- _Text provided_:
--- Begin ---

Protecting your family needn't be complicated or costly-if you know what to look for and what to avoid.
Once in a while, you buy something you hope you won't need soon. Put life insurance right at the top of that list.
On its face, the concept of life insurance is simple. In reality, it's anything but. While there are two basic types-term and whole life (called cash value)-agents offer an array of options and combination products whose complexity can create many pitfalls for buyers.
The information that follows will help you cut through agents' sales pitches to find a life insurance policy that best meets your needs.
There's nothing complicated about a term-life policy. It insures you for a finite period of time-typically 10 to 30 years, but as little as one year-and has a fixed annual premium. When the term ends, you can either buy a new policy or dump it altogether. This plain vanilla form of life insurance is always cheaper than a comparable cash-value policy. For instance, a 40-year-old man who falls into an insurer's "super-preferred" nonsmoker class can expect to pay as little as $700 a year for a $1 million policy. That estimate is based on a 20-year, "level-term" policy. A cash-value policy with the same amount of coverage over the same span could cost $15,000 a year, but it has an investment component to it. Term insurance usually doesn't.
You can research term insurance and purchase it yourself, without going through an agent, although there's generally no great price advantage. To learn more. Although term policies generally lack an investment component, you can buy return-of-premium term insurance which entitles you to a refund of premiums when the policy expires, and, in some cases, to a partial refund after as few as five years. You'll pay a higher annual premium for this modification, and this "investment" is lost if you die or drop the policy before the partial-refund period ends.

--- End ---

- _Goals_:
(a) Answer these questions from the life insurance text, one per line:
(i) What two basic types of life insurance does it name?
(ii) For how long does a term-life policy typically insure you?
(iii) What does return-of-premium term insurance entitle you to when the policy expires?
(b) Turn the paragraph of the life insurance text that begins "There's nothing complicated about a term-life policy" into a short bulleted list that keeps its main facts.
(c) Carry on the life insurance text from the point where it stops.
The lines that come next are separate material with no connection to the life insurance text.

- _Dataset content_:
--- Begin ---

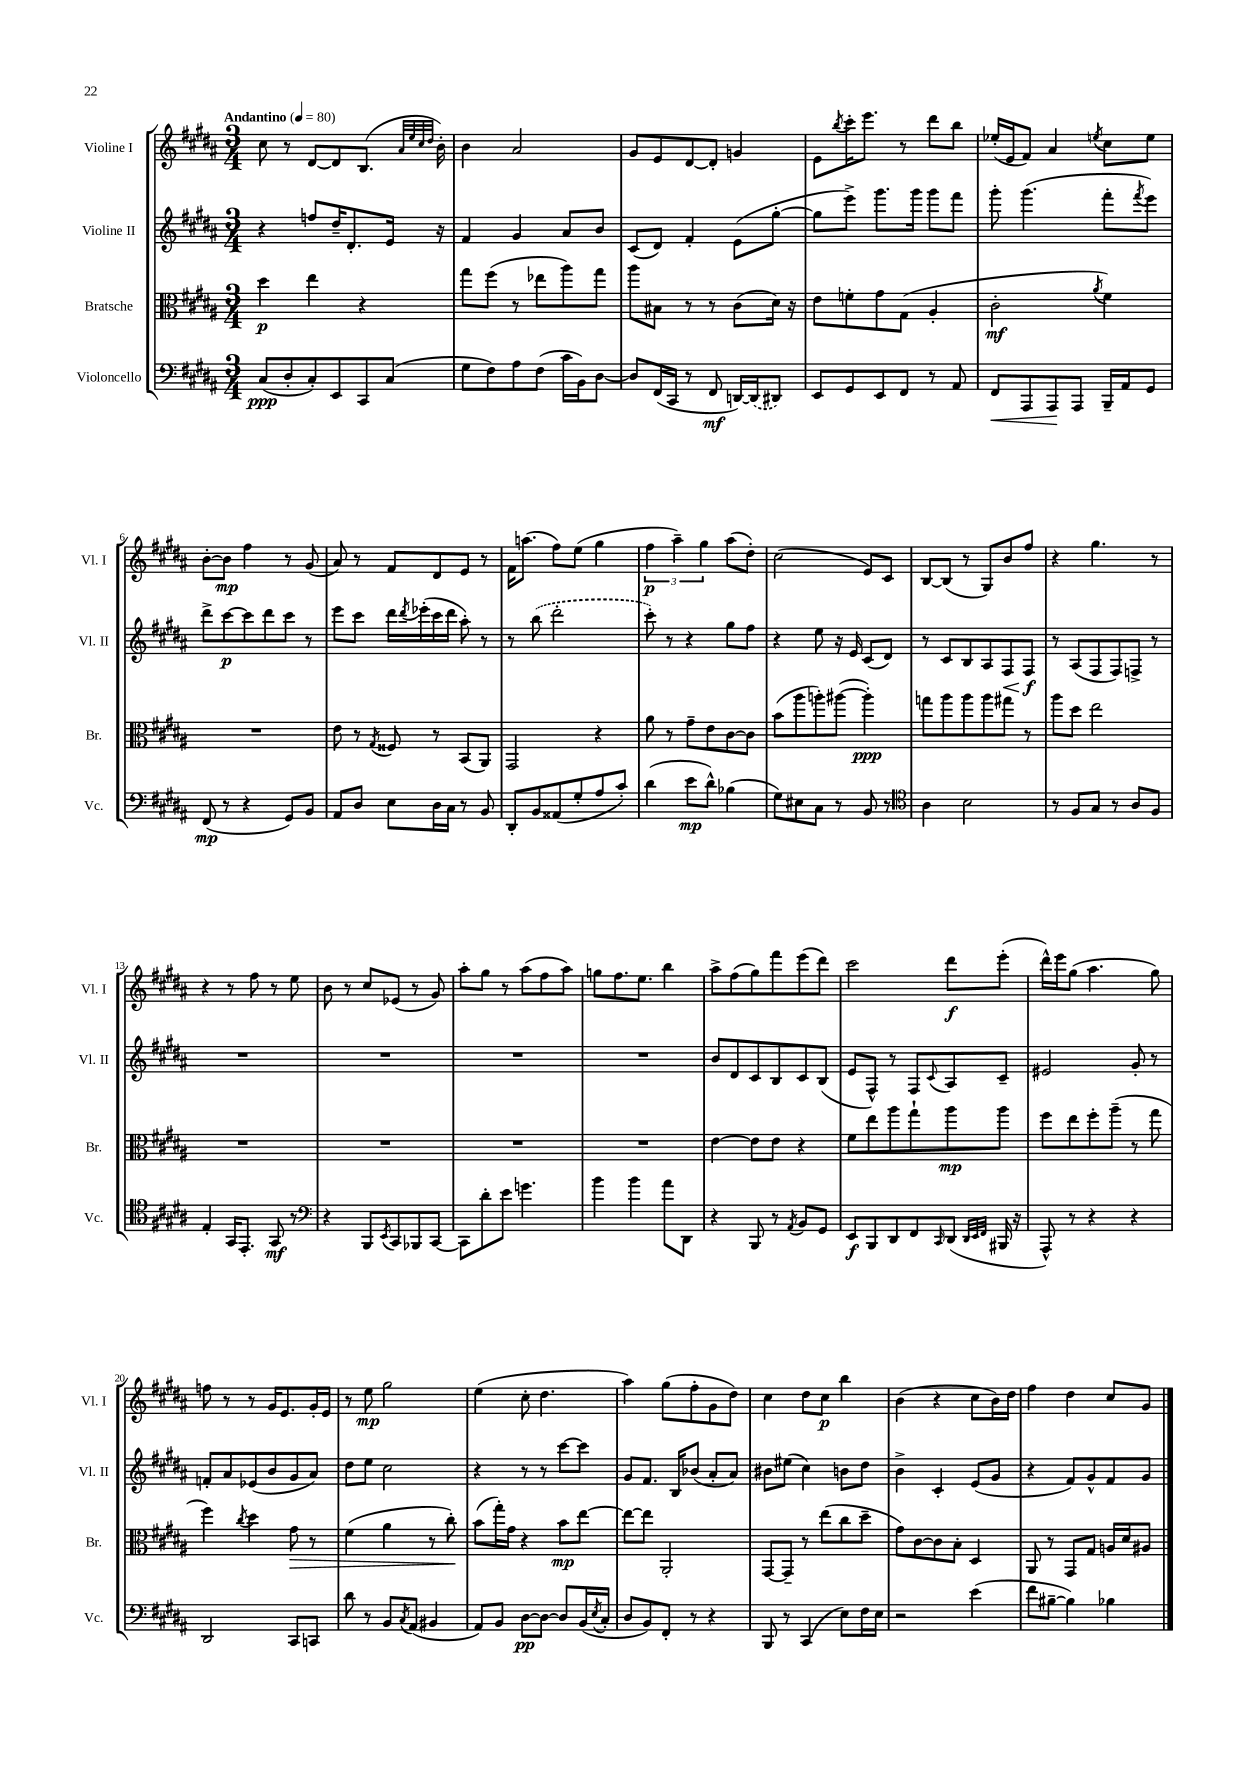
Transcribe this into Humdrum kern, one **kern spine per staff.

--- End ---

- _Answers for the exercise_:
(a)
(i) Term and whole life (called cash value).
(ii) Typically 10 to 30 years, but as little as one year.
(iii) A refund of premiums.

(b)
- A term-life policy insures you for a finite period, typically 10 to 30 years but as little as one year, at a fixed annual premium.
- When the term ends, you can buy a new policy or drop it altogether.
- It is always cheaper than a comparable cash-value policy.
- A 40-year-old man in an insurer's "super-preferred" nonsmoker class can pay as little as $700 a year for a $1 million, 20-year level-term policy.
- A cash-value policy with the same coverage over the same span could cost $15,000 a year, but it has an investment component, which term insurance usually lacks.

(c)
The downside of term insurance? Although it locks in your rate for many years, it leaves you vulnerable about the premium price if you decide to take out another policy when this one expires. The jump in price can be quite high. For example, the premiums for the $1 million term policy mentioned earlier could rise from $700 a year to about $5,200 when the original 20-year term expires-and that assumes you're in good health. If you're in poor health, it could cost a whopping $28,500 a year.
The best way to solve that conundrum is to think hard-before you buy-about how long you'll need life insurance. If you have a 15-year fixed mortgage on your home, a single 20-year term policy might be plenty. By the time it ends, you'll likely have few (or no) major debts to pay off. Or if your children will have graduated from college by then, you may have less need for cash.
Cash-value policies: Part investment
Cash-value policies, unlike term insurance, come in several flavors, including whole life, universal life, and variable life. They differ from term life in three ways: The insurance can usually stay in force until you die, as long as the premiums are paid; the premiums can be scheduled to remain level for a specified period or to vary in amount; and the policies build up cash value that helps fund your continued coverage.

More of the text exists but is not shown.